The federal authority on Friday appealed a judge’s decision in March that had halted arrangements to build a road through a wildlife refuge to reach the isolated Alaska community of Prince Cove.
Interior Secretary David Bernhardt gave notice the action was appealing the decision by U.S. District Court of Alaska Judge Sharon Gleason, who had rejected a sod swap between the Interior Department and an Alaska Native corporation.
The January 2018 get exchange would have set the stage for the 11-mile gravel road by way of the Izembek National Wildlife Refuge on the Alaska Peninsula. The village of Monarch Cove has sought the road for decades as a safety measure. It would tie up to Cold Bay, home to one of the longest civilian runways in the state, improving access to difficulty medical flights to Anchorage.
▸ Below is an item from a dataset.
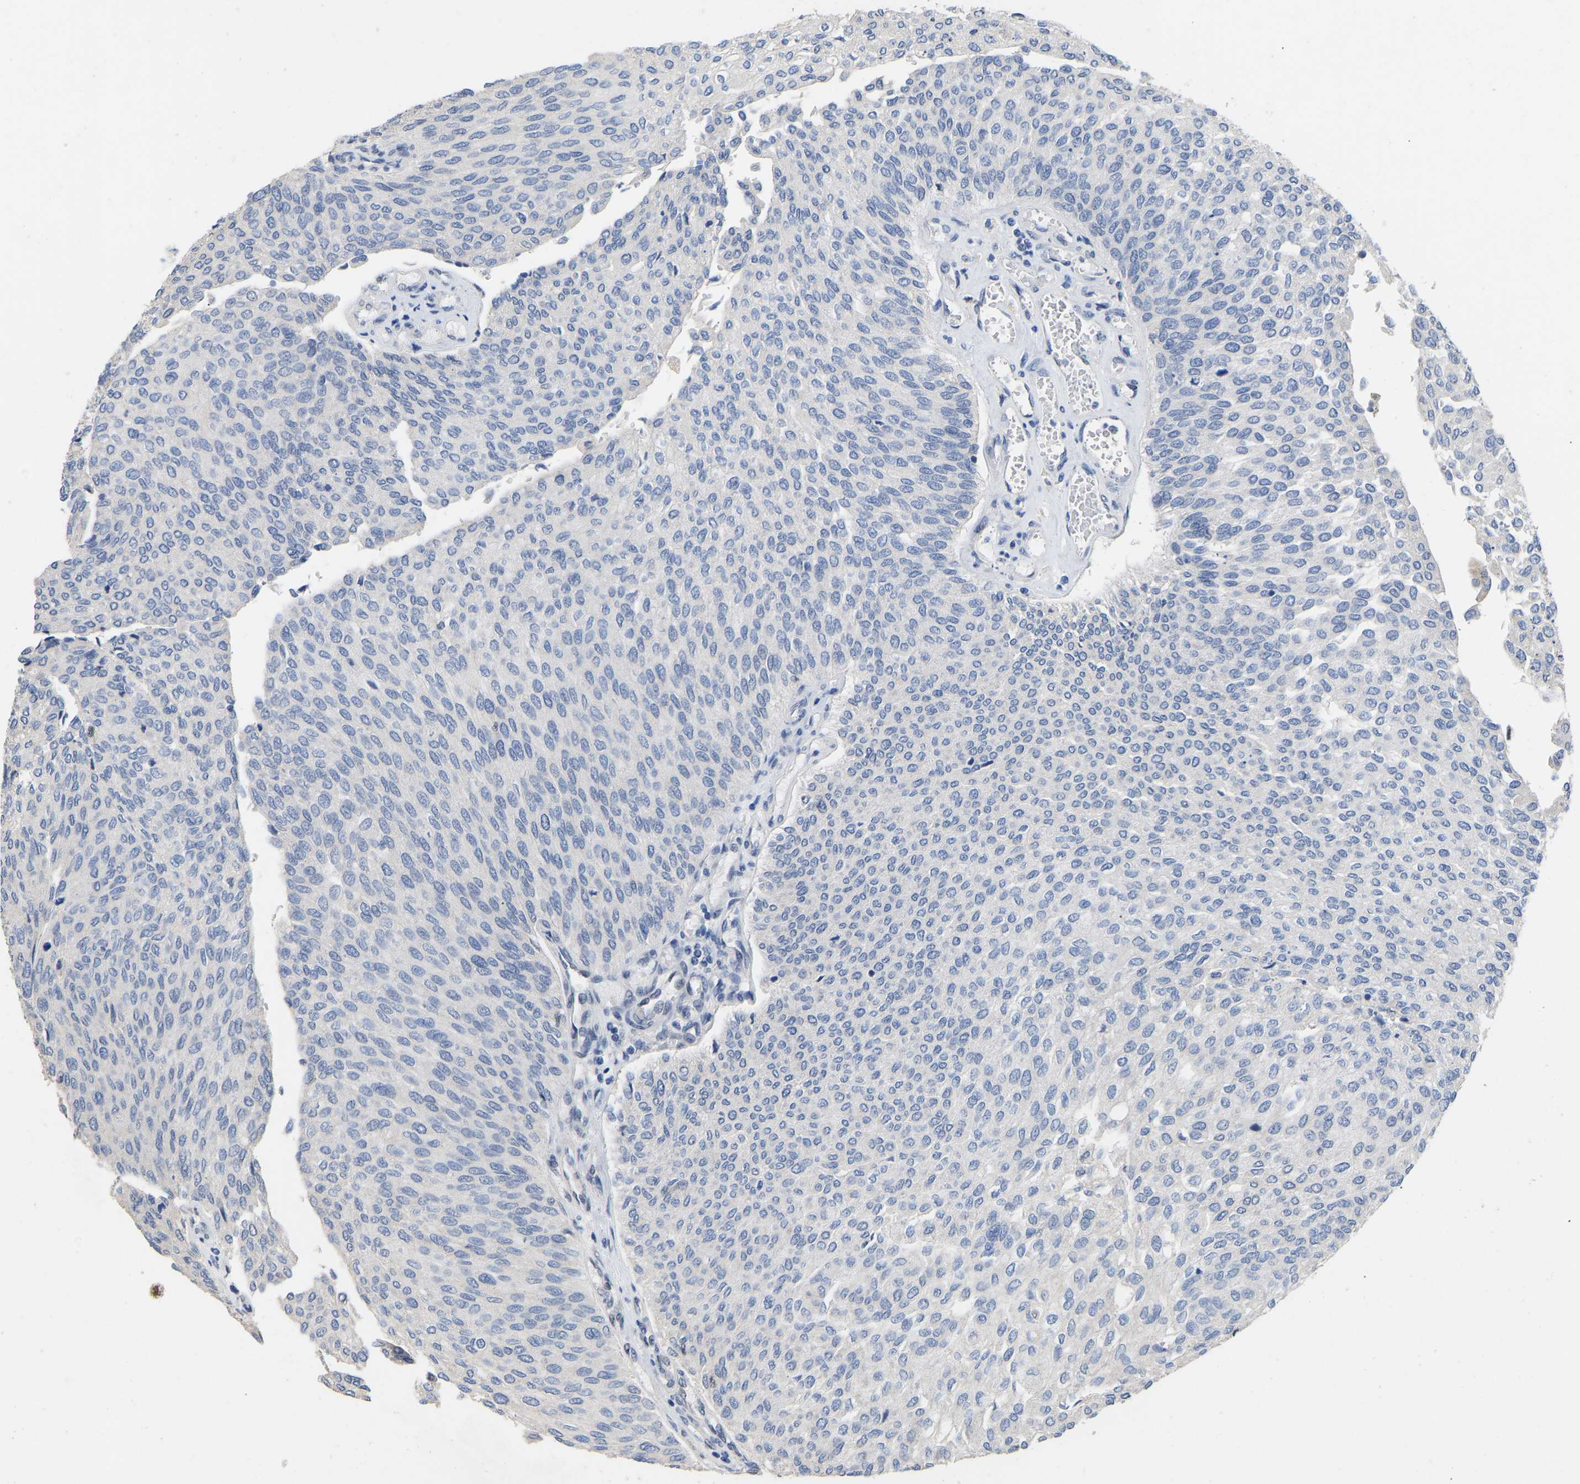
{"staining": {"intensity": "negative", "quantity": "none", "location": "none"}, "tissue": "urothelial cancer", "cell_type": "Tumor cells", "image_type": "cancer", "snomed": [{"axis": "morphology", "description": "Urothelial carcinoma, Low grade"}, {"axis": "topography", "description": "Urinary bladder"}], "caption": "Tumor cells are negative for protein expression in human urothelial cancer. Nuclei are stained in blue.", "gene": "QKI", "patient": {"sex": "female", "age": 79}}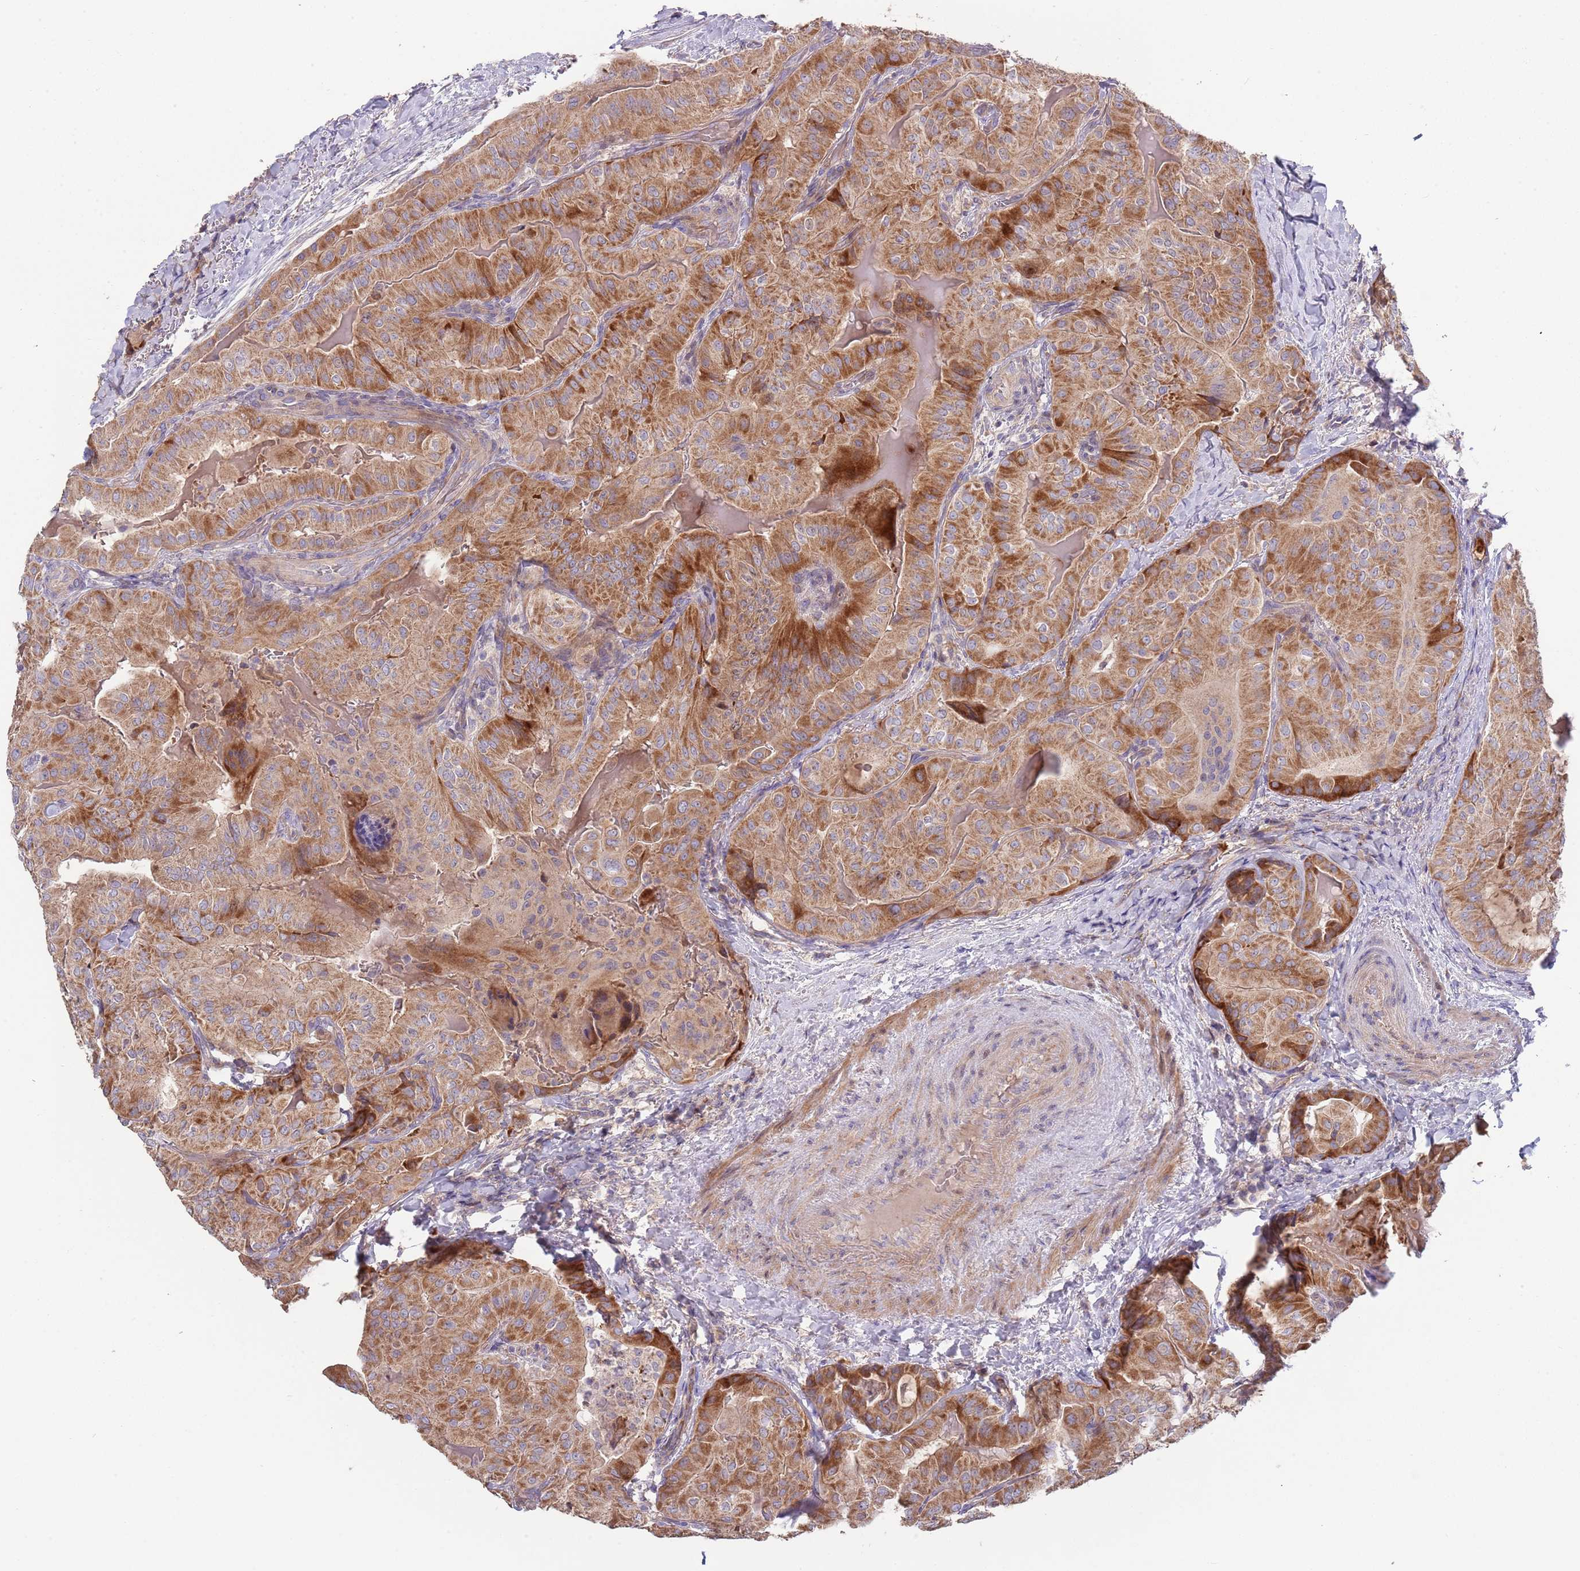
{"staining": {"intensity": "strong", "quantity": ">75%", "location": "cytoplasmic/membranous"}, "tissue": "thyroid cancer", "cell_type": "Tumor cells", "image_type": "cancer", "snomed": [{"axis": "morphology", "description": "Papillary adenocarcinoma, NOS"}, {"axis": "topography", "description": "Thyroid gland"}], "caption": "Protein expression analysis of human thyroid cancer (papillary adenocarcinoma) reveals strong cytoplasmic/membranous expression in about >75% of tumor cells.", "gene": "ABCC10", "patient": {"sex": "female", "age": 68}}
Gleason ruled that Trump’s basic Interior secretary, Ryan Zinke, violated federal law after flaw to provide rationale in reversing a decision by his predecessor, Sally Jewell. Jewell had up to accept a land swap for the road.
Several conservation groups deteriorated in January 2018 to stop the land swap. The refuge is considered depreciatory for sensitive wildlife, including most of the world’s population of Pacific baneful brant, a goose that breeds there.
The case heads to the U.S. Court of Invites for the 9th Circuit.